[Records from a collection]

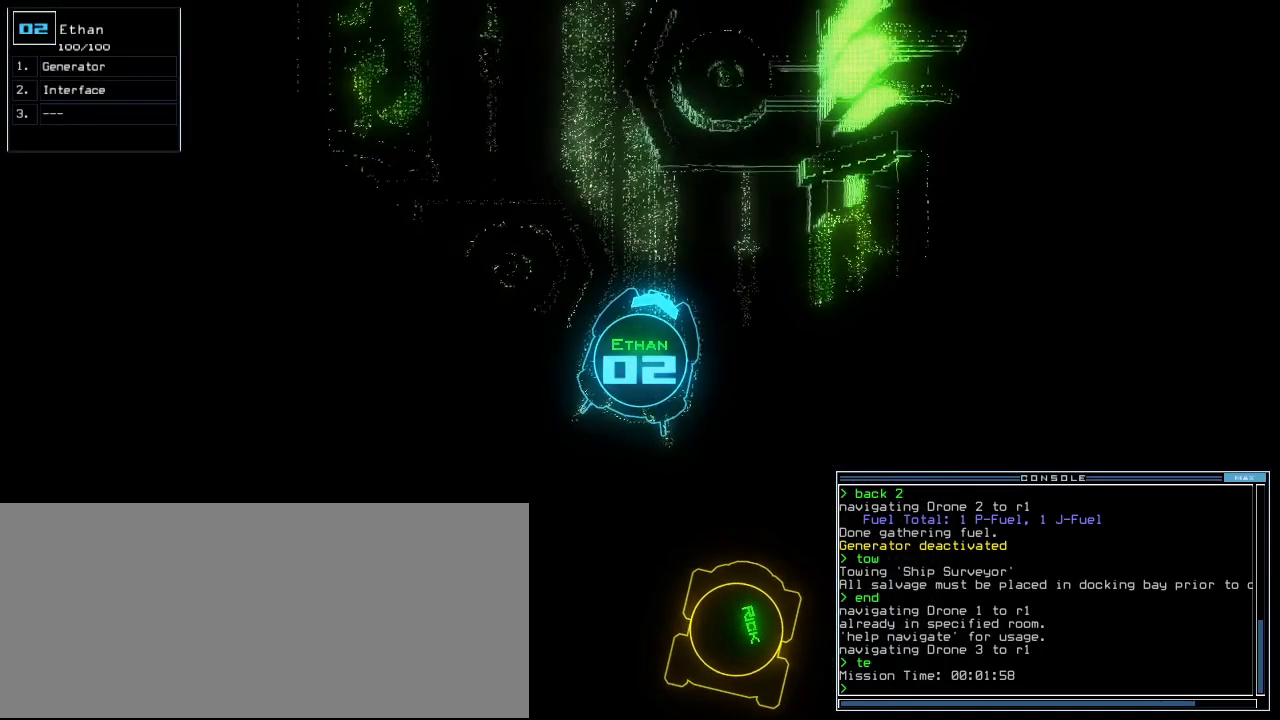
{"keys": [], "events": [[100, "3", "down"], [140, "3", "up"], [300, "escape", "down"], [340, "escape", "up"]]}
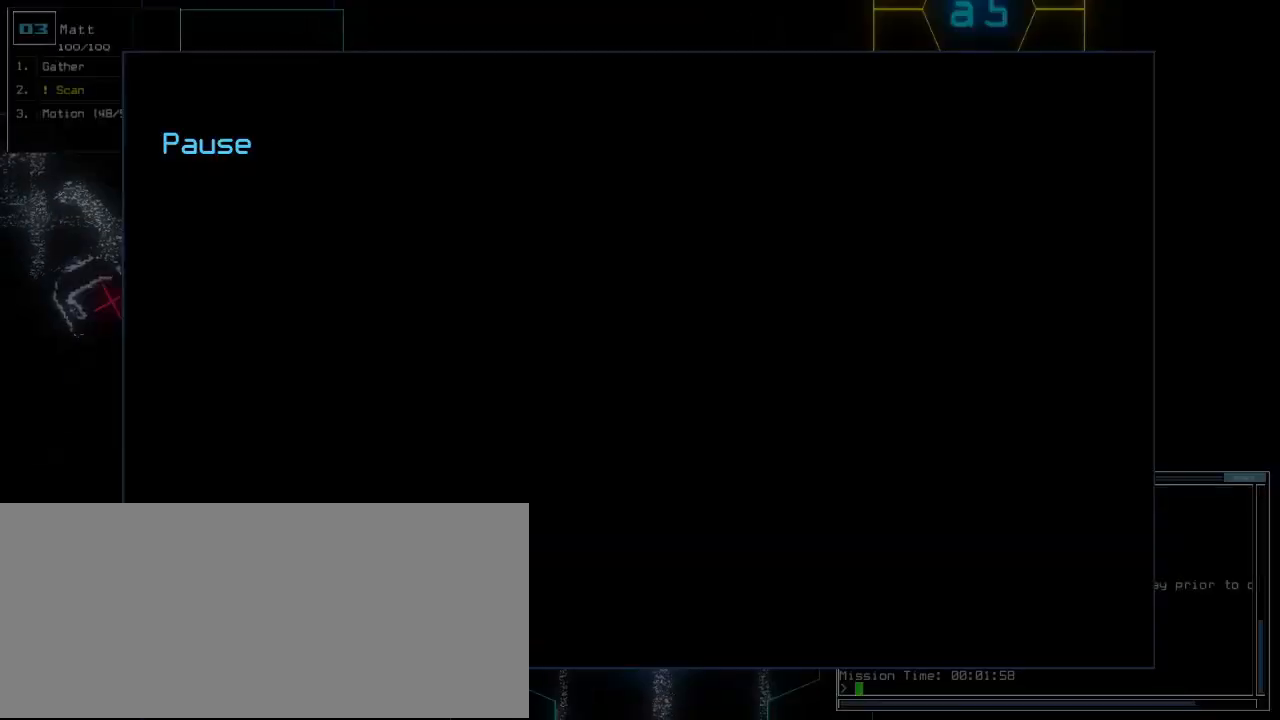
{"keys": [], "events": [[20, "up", "down"], [240, "up", "up"]]}
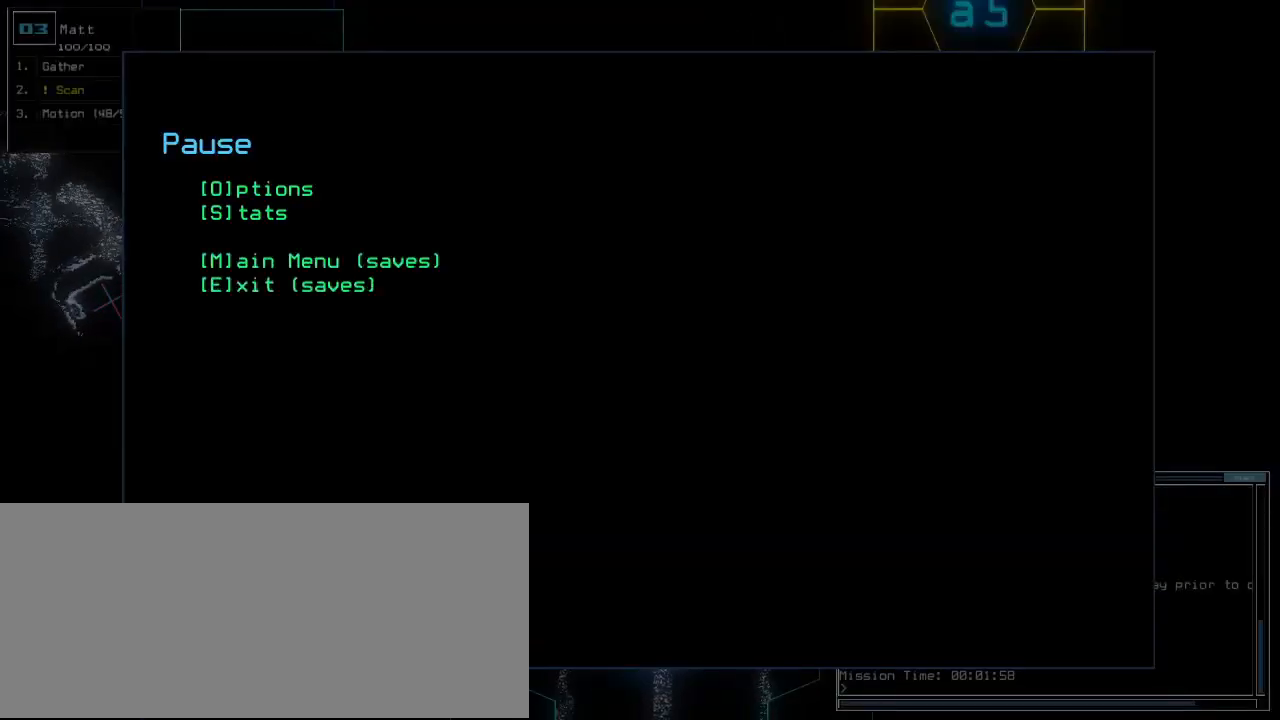
{"keys": [], "events": []}
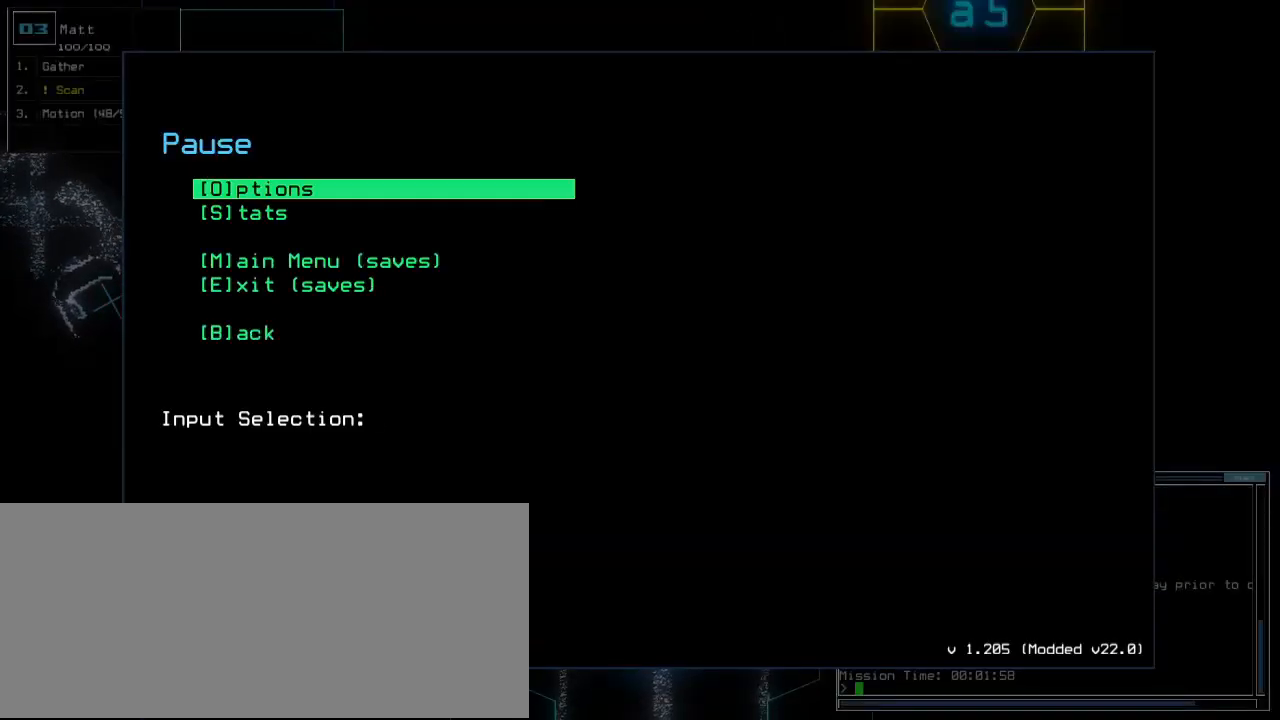
{"keys": [], "events": [[140, "escape", "down"], [200, "escape", "up"], [340, "comma", "down"], [360, "comma", "up"]]}
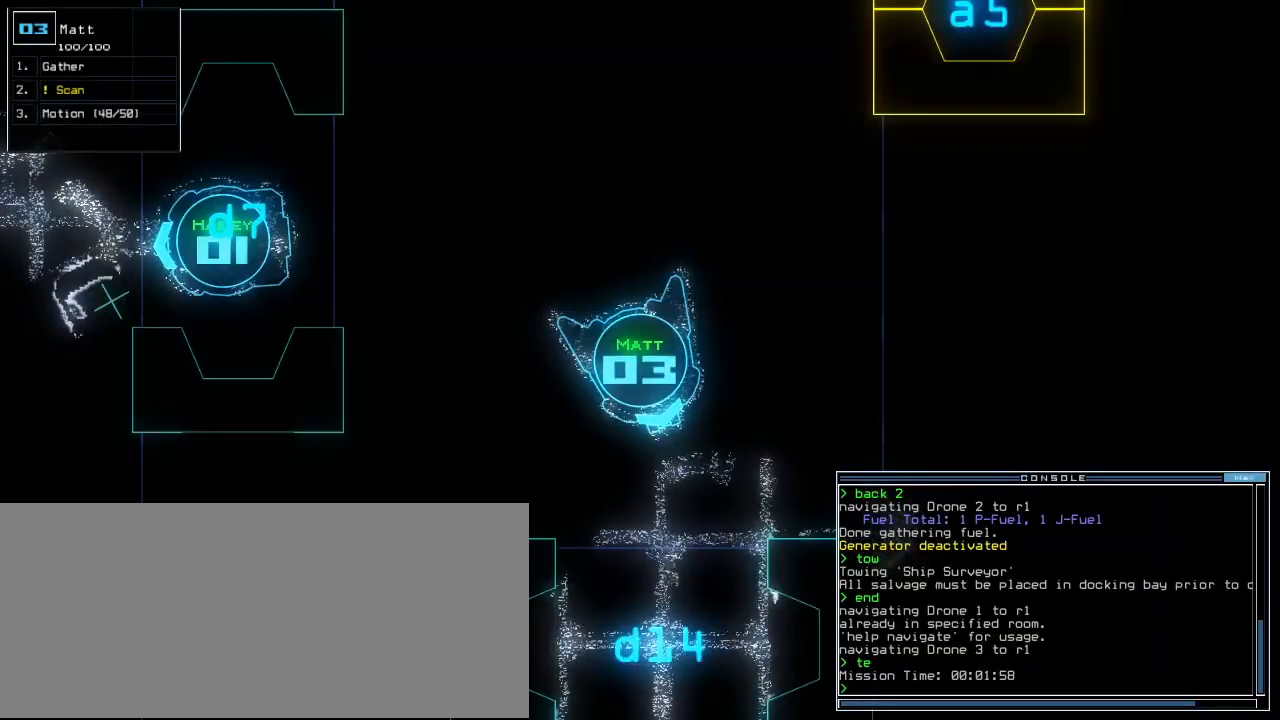
{"keys": [], "events": []}
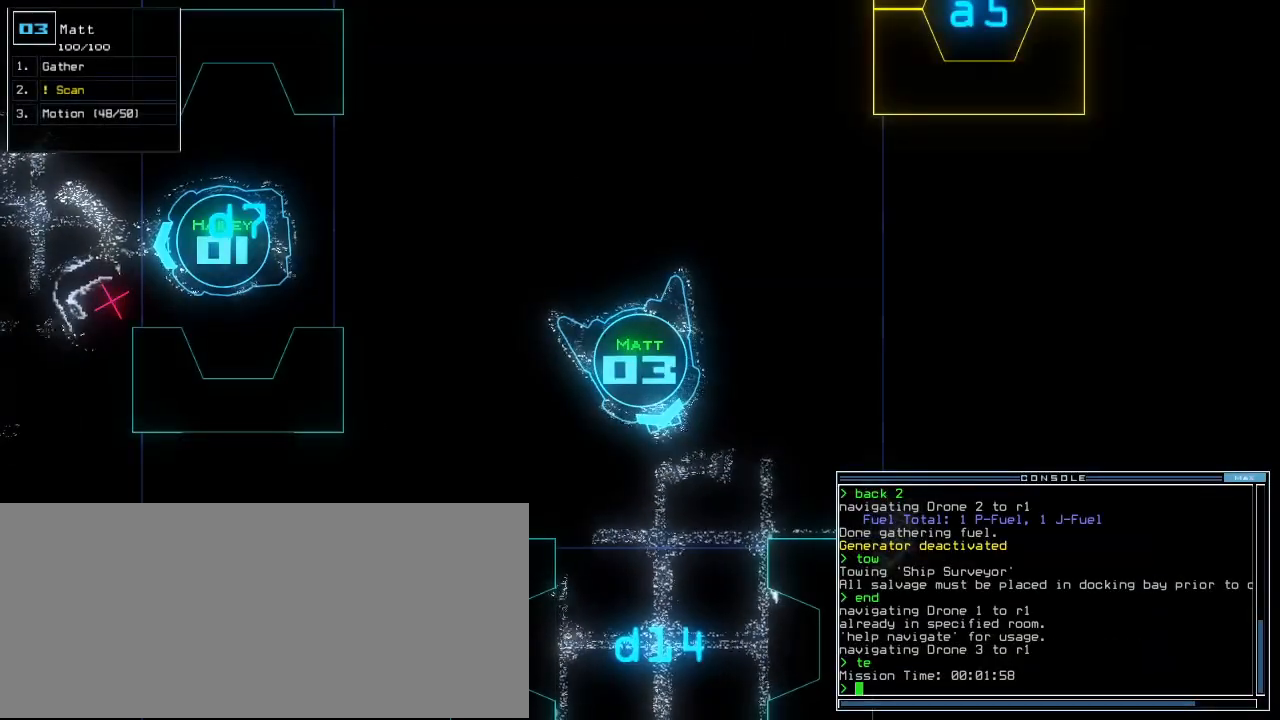
{"keys": [], "events": [[20, "comma", "down"], [60, "comma", "up"]]}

_Task brief_:
Go through the records and copy each line with "down" in it.

_Written reply_:
{"keys": [], "events": [[100, "3", "down"], [140, "3", "up"], [300, "escape", "down"], [340, "escape", "up"]]}
{"keys": [], "events": [[20, "up", "down"], [240, "up", "up"]]}
{"keys": [], "events": [[140, "escape", "down"], [200, "escape", "up"], [340, "comma", "down"], [360, "comma", "up"]]}
{"keys": [], "events": [[20, "comma", "down"], [60, "comma", "up"]]}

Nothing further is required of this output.